His chemistry classes were so popular that Dutra soon gained permission from administrators to create actual courses in foods and nutrition. Eventually, the Department of Foods and Nutrition was established in the College of Agriculture in 1965 with Dutra as its first chair and only full-time instructor. He started with just 17 students and an initial budget of $500.
Today, 55 years later, the program – now known as the Department of Nutrition and Food Science – has 11 tenure-track faculty members, 14 lecturers, and more than 600 students.
The department has the largest food science and technology program in Southern California, one that regularly demonstrates excellence in national competitions.
In the early days, however, there was no tenure, limit on teaching loads, or travel budgets. Dutra often paid for lab supplies out of his pocket and spent his own time and money on the road promoting the fledgling program.
He was passionate about teaching and demanding of his students.
“Dr. Dutra was a most brilliant, gifted man whose enthusiasm and curiosity for learning was infectious. He dedicated his life to his students, his department and to Cal Poly Pomona,” said Sue (Boyer) Godfrey (’70, foods and nutrition). “His smile was warm and welcoming along with his personal availability whenever you needed help or encouragement. He inspired me to be curious, inquisitive and strive for excellence in everything I did and wished to achieve.”
During Dutra’s tenure, the department saw the construction of Building 7 in 1970 with a food chemistry and analysis laboratory, two kitchen laboratories, four offices for faculty, and the main department office.
In addition, it received accreditation from the American Dietetic Association in 1987 to offer a post-baccalaureate dietetic internship. Prior to accreditation, the department had to send its graduates to internship programs at other universities.
Dutra received several awards during his long career, including the Outstanding Educators of America, the Gamma Sigma Delta Teaching Merit Award, and Cal Poly Pomona Outstanding Professor.
An expert in food chemistry and nutrition, he served as president of the California Nutrition Council and had research interests in organoleptic compounds, milk chemistry, and amino acid fortification of carbohydrate foods for tropical countries.
Dutra also worked as a visiting professor in several countries in Europe and Latin America and was a member of a Cal Poly Pomona team that was stationed in Greece in 1972 to create a new system of five technical universities.
In addition, he worked with the Meals for Millions Foundation for 11 years in nutrition research and training of technical personnel on behalf of Third World countries.

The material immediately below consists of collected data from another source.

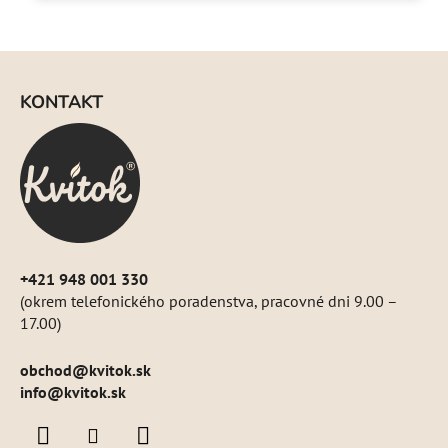
hviezdičiek.
Z
á
KONTAKT
p
ä
t
i
e
+421 948 001 330
(okrem telefonického poradenstva, pracovné dni 9.00 –
17.00)
obchod
@
kvitok.sk
info@kvitok.sk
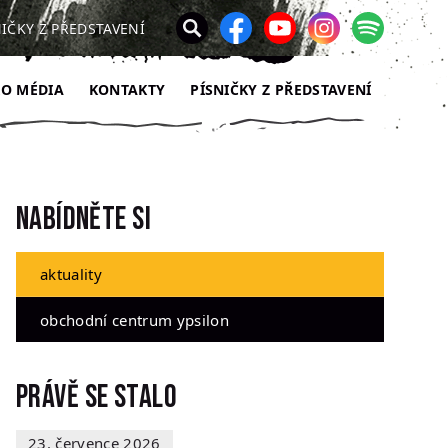
NIČKY Z PŘEDSTAVENÍ
RO MÉDIA
KONTAKTY
PÍSNIČKY Z PŘEDSTAVENÍ
Nabídněte si
aktuality
obchodní centrum ypsilon
Právě se stalo
23. července 2026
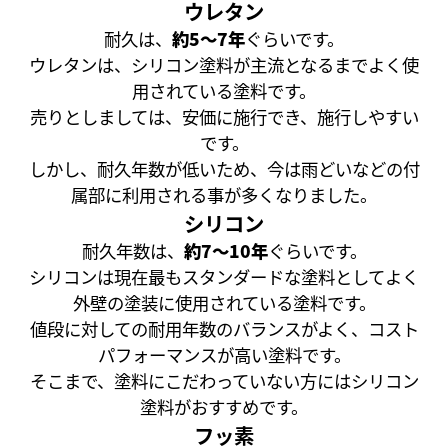
ウレタン
耐久は、
約5～7年
ぐらいです。
ウレタンは、シリコン塗料が主流となるまでよく使
用されている塗料です。
売りとしましては、安価に施行でき、施行しやすい
です。
しかし、耐久年数が低いため、今は雨どいなどの付
属部に利用される事が多くなりました。
シリコン
耐久年数は、
約7～10年
ぐらいです。
シリコンは現在最もスタンダードな塗料としてよく
外壁の塗装に使用されている塗料です。
値段に対しての耐用年数のバランスがよく、コスト
パフォーマンスが高い塗料です。
そこまで、塗料にこだわっていない方にはシリコン
塗料がおすすめです。
フッ素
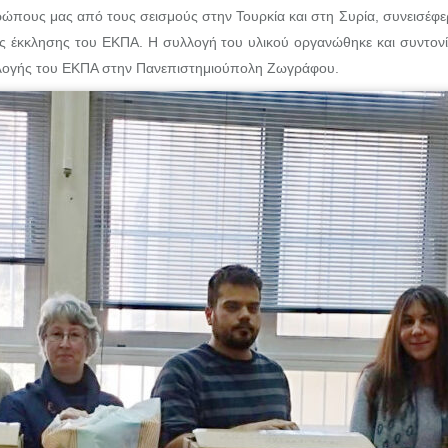
ώπους μας από τους σεισμούς στην Τουρκία και στη Συρία, συνεισέφε
κής έκκλησης του ΕΚΠΑ. Η συλλογή του υλικού οργανώθηκε και συντον
υλλογής του ΕΚΠΑ στην Πανεπιστημιούπολη Ζωγράφου.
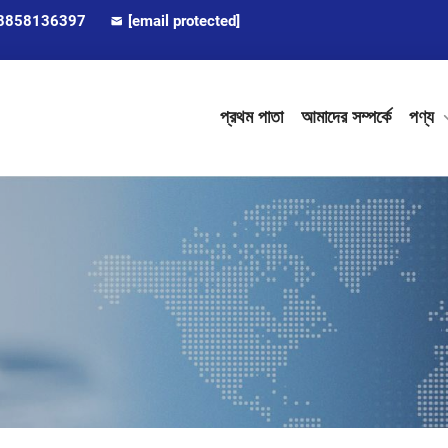
8858136397
[email protected]
প্রথম পাতা
আমাদের সম্পর্কে
পণ্য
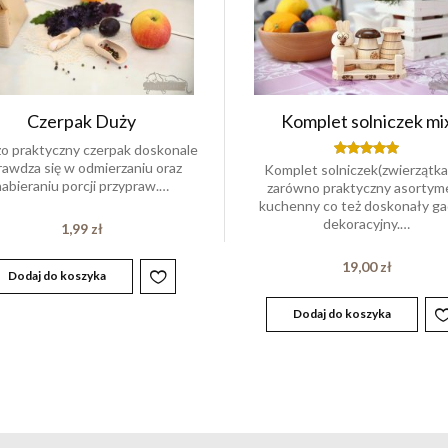
Czerpak Duży
Komplet solniczek mi
o praktyczny czerpak doskonale
rawdza się w odmierzaniu oraz
Komplet solniczek(zwierzątka
Oceniony
5.00
nabieraniu porcji przypraw.…
zarówno praktyczny asortym
na 5.
kuchenny co też doskonały ga
dekoracyjny.…
1,99
zł
19,00
zł
Dodaj do koszyka
Dodaj do koszyka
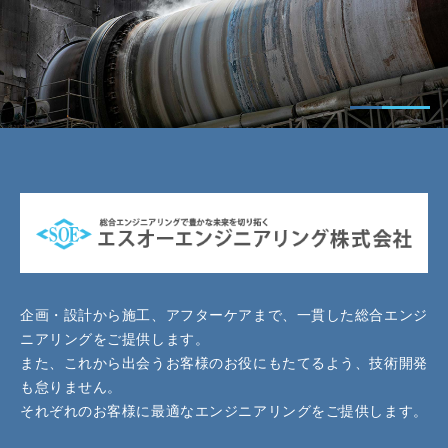
企画・設計から施工、アフターケアまで、一貫した総合エンジ
ニアリングをご提供します。
また、これから出会うお客様のお役にもたてるよう、技術開発
も怠りません。
それぞれのお客様に最適なエンジニアリングをご提供します。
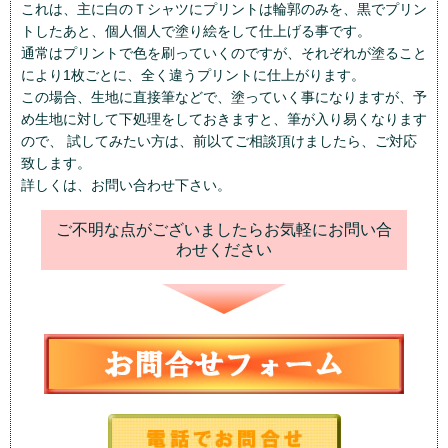
これは、主に白のＴシャツにプリントは輪郭のみを、黒でプリン
トしたあと、個人個人で塗り絵をして仕上げる事です。
通常はプリントで色を刷っていくのですが、それぞれが塗ること
により1枚ごとに、全く違うプリントに仕上がります。
この場合、生地に直接筆などで、塗っていく事になりますが、予
め生地に対して下処理をしておきますと、筆が入り易くなります
ので、 試してみたい方は、前以てご相談頂けましたら、ご対応
致します。
詳しくは、お問い合わせ下さい。
ご不明な点がございましたらお気軽にお問い合
わせください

Dutra remained deeply connected to his native Portugal and its people, serving as the first elected president of the Southern California Council of Portuguese Communities. He was honored by the Portuguese government and the Portuguese Union of the State of California.
He also assisted in the establishment of several new universities in Portugal and single-handedly replaced the collection at one of the university’s libraries after it was destroyed by fire. For his efforts, the Portuguese president knighted him.
In addition to serving as the department’s first chair, Dutra also was associate dean and acting dean for the College of Agriculture. He retired in 1995, but briefly returned as a part-time faculty member.
During the Department of Nutrition and Food Science’s 50Th Anniversary Gala in 2015, Dutra donated $10,000: half to the Dutra Scholarship Fund and half to purchase equipment for the food technology laboratory.
Dutra was preceded in death by his wife of 36 years, Natalia. He is survived by a daughter, Grace, of Claremont, and a son, Henry, of Fontana. In lieu of flowers, the family has said donations may be made to the Cal Poly Pomona Department of Nutrition and Food Sciences or the university’s Dutra Scholarship Fund.
Contributions also can be made to the USC Norris Cancer Center, Habitat for Humanity, St. Jude Children’s Research Hospital, Disabled American Veterans, Doctors Without Borders, Los Angeles Mission and Boy’s Town.